§ **Texte présenté**:
- - - - -
Publié en ligne le 14 juillet 2019 - Information scientifique -

Parmi les nombreuses catastrophes qui menacent l’humanité, certaines pourraient venir de la gestion extravagante qu’elle fait des ressources de la Terre (combustibles fossiles, déchets de toute nature, biocapacité, croissance démographique, eau douce…). Deux autres sont dues à des phénomènes naturels : collision de la Terre avec un gros astéroïde, éruption d’un supervolcan.

Schéma de la caldeira de Yellowstone surmontant la chambre magmatique du point chaud de Yellowstone
Schéma de la caldeira de Yellowstone surmontant la chambre magmatique du point chaud de Yellowstone @Wikimedia common

Pour la première, plusieurs projets sont à l’étude à la NASA [1] pour essayer de détourner un visiteur redouté. Un des acteurs probables de la seconde, le supervolcan caché sous le parc de Yellowstone, a été présenté par Science et pseudo-sciences [2]. Rappelons seulement que les éjecta produits par les éruptions qui ont eu lieu vers –2,1, –1,3 et –0,64 millions d’années ont couvert une bonne partie de l’ouest et du sud des États-Unis et du nord du Mexique, avec des couches de quelques millimètres à quelques mètres d’épaisseur. Depuis, l’activité volcanique 1 n’a pas cessé dans la région. De nouvelles techniques sont venues compléter l’arsenal déjà disponible pour sa surveillance. Par exemple, Y. Zhou et son équipe ont exploité une méthode [3] utilisant un réseau de sismographes et les ondes de surface qui le traversent 2[4].

Toutes les nouvelles qui proviennent des services chargés de sa surveillance sont présentées dans la presse d’une façon qui peut maintenir un climat de crainte dans la population des États-Unis, souvent avec l’appui de milieux religieux annonçant une proche Apocalypse. Une faille longue de 30 m, apparue en surface, est présentée dans les médias comme signe précurseur d’une prochaine reprise de l’activité volcanique [5], alors que le Service géologique des États-Unis ne constate aucune augmentation de la sismicité.

Il est donc tentant de rechercher, comme on le fait avec les astéroïdes, une méthode permettant d’éviter ou de retarder une catastrophe majeure, quelle que soit la façon dont le volcan est alimenté en matière en fusion, qu’elle vienne d’un point chaud ou, comme le propose Y. Zhou, de la plaque océanique Farallon, déchirée en plusieurs morceaux et plongeant sous la plaque nord-américaine, de nature continentale dans cette région.
- - - - -
§ **Lignes**:
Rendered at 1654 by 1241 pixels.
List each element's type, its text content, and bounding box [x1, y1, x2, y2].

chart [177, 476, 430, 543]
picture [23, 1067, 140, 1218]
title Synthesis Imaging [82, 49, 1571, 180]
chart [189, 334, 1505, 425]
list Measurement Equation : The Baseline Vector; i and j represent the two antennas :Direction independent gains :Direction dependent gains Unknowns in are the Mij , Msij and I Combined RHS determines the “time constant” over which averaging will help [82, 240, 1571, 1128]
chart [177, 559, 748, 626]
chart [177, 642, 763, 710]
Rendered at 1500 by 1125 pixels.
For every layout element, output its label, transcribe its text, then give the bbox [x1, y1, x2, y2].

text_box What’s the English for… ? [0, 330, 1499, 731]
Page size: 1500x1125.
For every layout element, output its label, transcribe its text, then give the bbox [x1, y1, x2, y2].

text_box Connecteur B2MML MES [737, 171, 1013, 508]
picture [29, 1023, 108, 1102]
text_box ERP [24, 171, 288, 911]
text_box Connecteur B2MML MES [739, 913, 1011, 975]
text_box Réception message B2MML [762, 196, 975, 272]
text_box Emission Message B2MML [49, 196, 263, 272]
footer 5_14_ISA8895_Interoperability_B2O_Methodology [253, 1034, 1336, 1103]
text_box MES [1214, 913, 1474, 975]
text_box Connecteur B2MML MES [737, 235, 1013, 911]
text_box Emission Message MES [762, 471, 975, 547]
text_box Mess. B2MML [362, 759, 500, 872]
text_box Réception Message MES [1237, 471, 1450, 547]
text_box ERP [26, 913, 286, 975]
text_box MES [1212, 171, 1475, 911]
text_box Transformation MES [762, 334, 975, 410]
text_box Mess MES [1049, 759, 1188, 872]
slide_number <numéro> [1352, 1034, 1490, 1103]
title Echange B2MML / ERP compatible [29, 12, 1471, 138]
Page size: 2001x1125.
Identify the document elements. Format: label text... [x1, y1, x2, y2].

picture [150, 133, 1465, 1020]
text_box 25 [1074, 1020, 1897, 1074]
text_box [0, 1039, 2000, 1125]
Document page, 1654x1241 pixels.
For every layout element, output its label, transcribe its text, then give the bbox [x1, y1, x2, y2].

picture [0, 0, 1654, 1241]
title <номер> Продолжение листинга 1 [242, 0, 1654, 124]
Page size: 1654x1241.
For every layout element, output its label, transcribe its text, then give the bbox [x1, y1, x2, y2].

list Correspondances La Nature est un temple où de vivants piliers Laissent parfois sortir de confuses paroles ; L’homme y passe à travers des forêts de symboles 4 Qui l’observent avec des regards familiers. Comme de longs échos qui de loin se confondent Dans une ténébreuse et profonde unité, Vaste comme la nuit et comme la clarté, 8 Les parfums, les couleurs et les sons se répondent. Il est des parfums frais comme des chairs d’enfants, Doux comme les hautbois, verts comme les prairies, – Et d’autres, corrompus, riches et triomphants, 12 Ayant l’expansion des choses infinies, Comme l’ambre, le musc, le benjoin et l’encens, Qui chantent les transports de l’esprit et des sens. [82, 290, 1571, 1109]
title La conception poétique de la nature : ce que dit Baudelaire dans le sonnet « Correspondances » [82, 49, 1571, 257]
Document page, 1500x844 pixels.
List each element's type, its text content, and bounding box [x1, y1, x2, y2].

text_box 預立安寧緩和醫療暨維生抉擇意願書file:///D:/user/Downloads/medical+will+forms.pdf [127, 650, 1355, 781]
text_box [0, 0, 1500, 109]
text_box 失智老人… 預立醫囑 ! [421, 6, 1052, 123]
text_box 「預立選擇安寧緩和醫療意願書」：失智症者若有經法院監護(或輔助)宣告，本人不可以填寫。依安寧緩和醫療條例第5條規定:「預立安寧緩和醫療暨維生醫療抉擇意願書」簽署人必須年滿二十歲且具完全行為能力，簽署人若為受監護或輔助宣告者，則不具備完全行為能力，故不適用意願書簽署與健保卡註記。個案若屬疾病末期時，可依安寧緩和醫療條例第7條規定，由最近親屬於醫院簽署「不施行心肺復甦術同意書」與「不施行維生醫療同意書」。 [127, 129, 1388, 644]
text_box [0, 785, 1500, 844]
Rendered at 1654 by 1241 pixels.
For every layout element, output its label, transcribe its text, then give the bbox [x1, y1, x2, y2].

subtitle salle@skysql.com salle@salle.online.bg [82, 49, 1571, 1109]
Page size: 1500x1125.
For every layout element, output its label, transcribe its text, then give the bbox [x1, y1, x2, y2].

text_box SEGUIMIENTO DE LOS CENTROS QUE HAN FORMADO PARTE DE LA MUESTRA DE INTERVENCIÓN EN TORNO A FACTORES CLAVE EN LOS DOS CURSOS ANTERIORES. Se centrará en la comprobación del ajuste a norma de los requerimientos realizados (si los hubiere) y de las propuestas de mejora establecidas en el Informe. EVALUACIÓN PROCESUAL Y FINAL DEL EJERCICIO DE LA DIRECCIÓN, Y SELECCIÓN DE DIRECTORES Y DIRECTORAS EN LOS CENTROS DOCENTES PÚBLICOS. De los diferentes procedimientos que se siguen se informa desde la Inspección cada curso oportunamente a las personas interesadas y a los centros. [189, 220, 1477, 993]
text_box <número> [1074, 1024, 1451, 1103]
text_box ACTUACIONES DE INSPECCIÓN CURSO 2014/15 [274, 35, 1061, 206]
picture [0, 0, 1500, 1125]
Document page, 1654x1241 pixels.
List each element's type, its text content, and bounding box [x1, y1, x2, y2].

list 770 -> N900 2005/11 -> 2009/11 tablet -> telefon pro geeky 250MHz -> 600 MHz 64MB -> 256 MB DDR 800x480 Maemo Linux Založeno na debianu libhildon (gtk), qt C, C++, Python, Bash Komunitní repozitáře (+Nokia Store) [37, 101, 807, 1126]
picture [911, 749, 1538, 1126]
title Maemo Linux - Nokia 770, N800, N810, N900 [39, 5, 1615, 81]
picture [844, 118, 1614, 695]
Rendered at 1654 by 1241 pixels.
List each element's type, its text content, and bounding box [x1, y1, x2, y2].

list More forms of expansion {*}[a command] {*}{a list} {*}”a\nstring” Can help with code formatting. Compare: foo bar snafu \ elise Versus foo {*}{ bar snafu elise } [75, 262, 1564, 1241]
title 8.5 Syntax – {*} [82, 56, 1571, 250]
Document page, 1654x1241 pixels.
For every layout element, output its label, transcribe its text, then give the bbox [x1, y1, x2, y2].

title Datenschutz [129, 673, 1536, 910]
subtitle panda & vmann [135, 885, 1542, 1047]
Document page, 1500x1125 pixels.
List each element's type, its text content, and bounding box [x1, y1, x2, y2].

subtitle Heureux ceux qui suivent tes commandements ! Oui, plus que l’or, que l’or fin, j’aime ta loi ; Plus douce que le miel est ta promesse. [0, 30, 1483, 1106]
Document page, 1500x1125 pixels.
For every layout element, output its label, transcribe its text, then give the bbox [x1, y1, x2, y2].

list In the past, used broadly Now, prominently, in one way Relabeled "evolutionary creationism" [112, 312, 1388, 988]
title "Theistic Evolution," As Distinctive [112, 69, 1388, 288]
- - - - -
§ **Objectif 1**:
Extrayez du texte sur le supervolcan de Yellowstone tout ce qui va de « Pour la première, plusieurs » jusqu'à « qui le traversent 2[4]. ».
§ **Objectif 2**:
D'après le texte sur le supervolcan de Yellowstone, indiquez s'il vous plaît quelle longueur fait la faille apparue en surface.
Les entrées forment un matériau distinct du texte présenté.

§ **Réponse finale 1**:
Pour la première, plusieurs projets sont à l’étude à la NASA [1] pour essayer de détourner un visiteur redouté. Un des acteurs probables de la seconde, le supervolcan caché sous le parc de Yellowstone, a été présenté par Science et pseudo-sciences [2]. Rappelons seulement que les éjecta produits par les éruptions qui ont eu lieu vers –2,1, –1,3 et –0,64 millions d’années ont couvert une bonne partie de l’ouest et du sud des États-Unis et du nord du Mexique, avec des couches de quelques millimètres à quelques mètres d’épaisseur. Depuis, l’activité volcanique 1 n’a pas cessé dans la région. De nouvelles techniques sont venues compléter l’arsenal déjà disponible pour sa surveillance. Par exemple, Y. Zhou et son équipe ont exploité une méthode [3] utilisant un réseau de sismographes et les ondes de surface qui le traversent 2[4].

§ **Réponse finale 2**:
Elle est longue de 30 m.